- It tastes like take-out! I really don't think I need to elaborate any more, but, seriously, it tastes like you ordered from Chang's Garden. So gooooood.
- It's healthy...even though it tastes like take-out! I can't even handle how giddy this makes me. You use just over a tablespoon of oil for the whole dish, and it's chock full of vegetables and lean protein.
- It uses leftovers so they don't taste like leftovers! That's how I stumbled on this recipe: I had to use up stuff in my fridge. Leftover cooked rice from the Cashew Chicken you made? Maybe a remnant of rotisserie chicken languishing behind the lettuce? Baby carrots that you're sick of packing in your lunch box? Well let's just take care of all of that as deliciously as possible.
Let's get cookin'...
Healthier Fried Rice
Serves 3-4 as a main dish
Adapted from Food.com
3 1/2 teaspoons vegetable oil, divided
1 shallot (or 1/2 a small onion), peeled and finely diced
2 tablespoons plus 1/4 teaspoons soy sauce, divided
1/4 teaspoon sesame oil
1 cup finely chopped carrots (about 3 large carrots)
2/3 cup frozen peas, thawed
2/3 cup cooked chopped chicken or pork
2 cups cooked and cooled rice
Extra soy sauce and sesame oil for serving (optional)

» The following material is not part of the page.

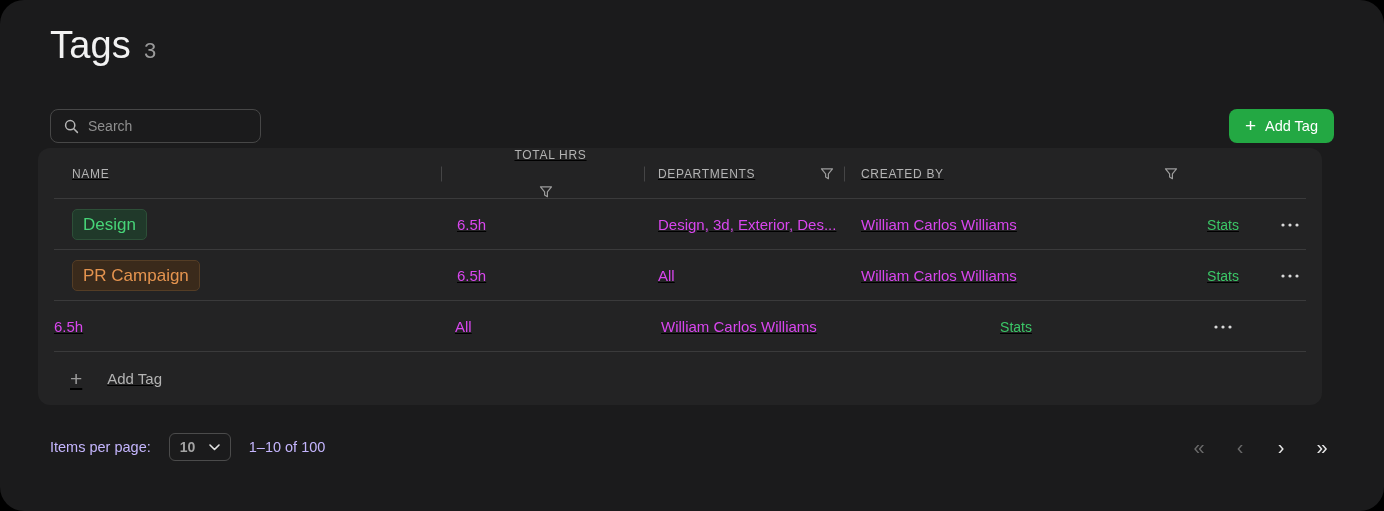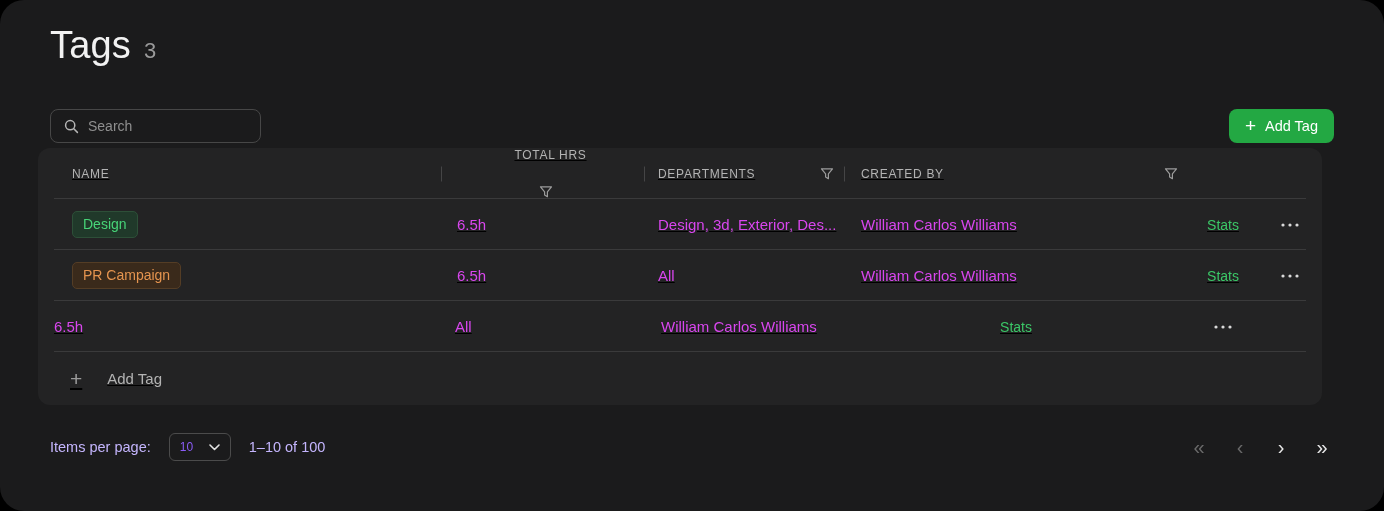"Design" .tag-pill { font-size: 14px -> 17px }
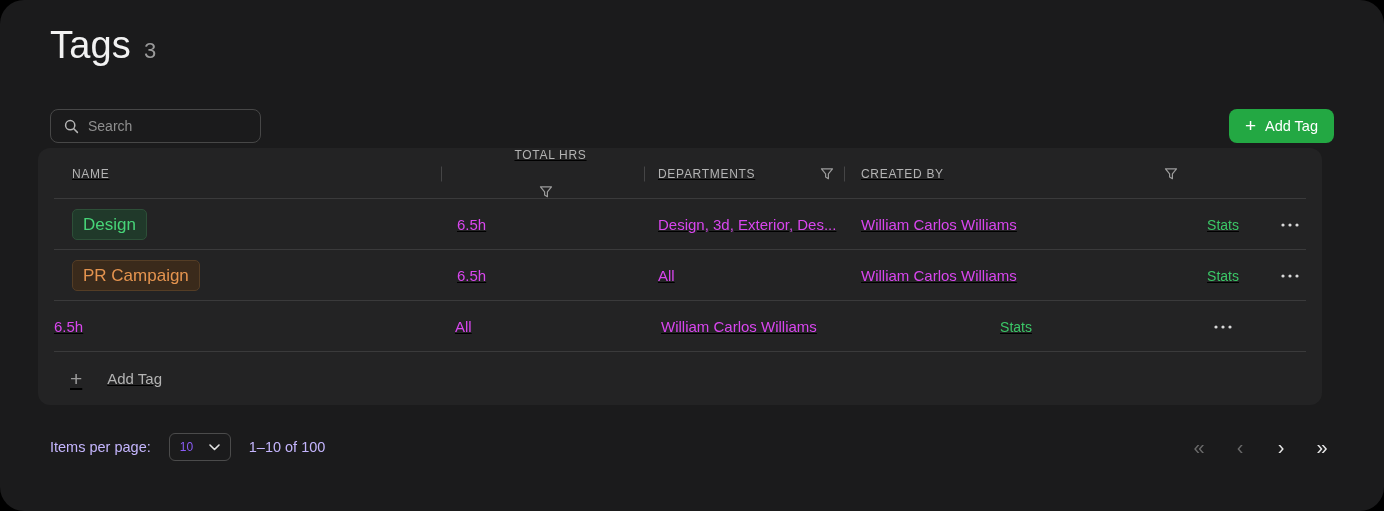"10" .pg-select .val { color: #8b5cf6 -> #a3a3a3; font-size: 12px -> 14px; font-weight: none -> bold }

In a large, non-stick skillet (or a wok, if you have one), heat 1 teaspoon oil over medium high. Add the shallot and cook, stirring often, until it's soft and toasty brown, about 5 minutes. Remove the onion from the skillet and set aside.
Beat the eggs with 1/4 teaspoon soy sauce and sesame oil. Add 1/2 teaspoon oil to the skillet. Pour in the beaten eggs and swirl to coat the skillet. When the bottom of the eggs has cooked, use a spatula to flip them over and cook the other side. (This was a little messy for me, and it still turned out just fine!) Allow the eggs to finish cooking, about 1 minute, and remove them from the skillet. Chop the eggs into bite-sized pieces and set aside.
Heat another 2 teaspoons oil in the skillet. Add carrots, peas, chicken, and cooked onion. Stir fry for 3 minutes. Add rice and stir fry for another 2 minutes. Stir in the remaining 2 tablespoons soy sauce and chopped cooked egg and cook for 1 more minute. Serve with extra soy sauce and a tiny drizzle of sesame oil on the side if you'd like.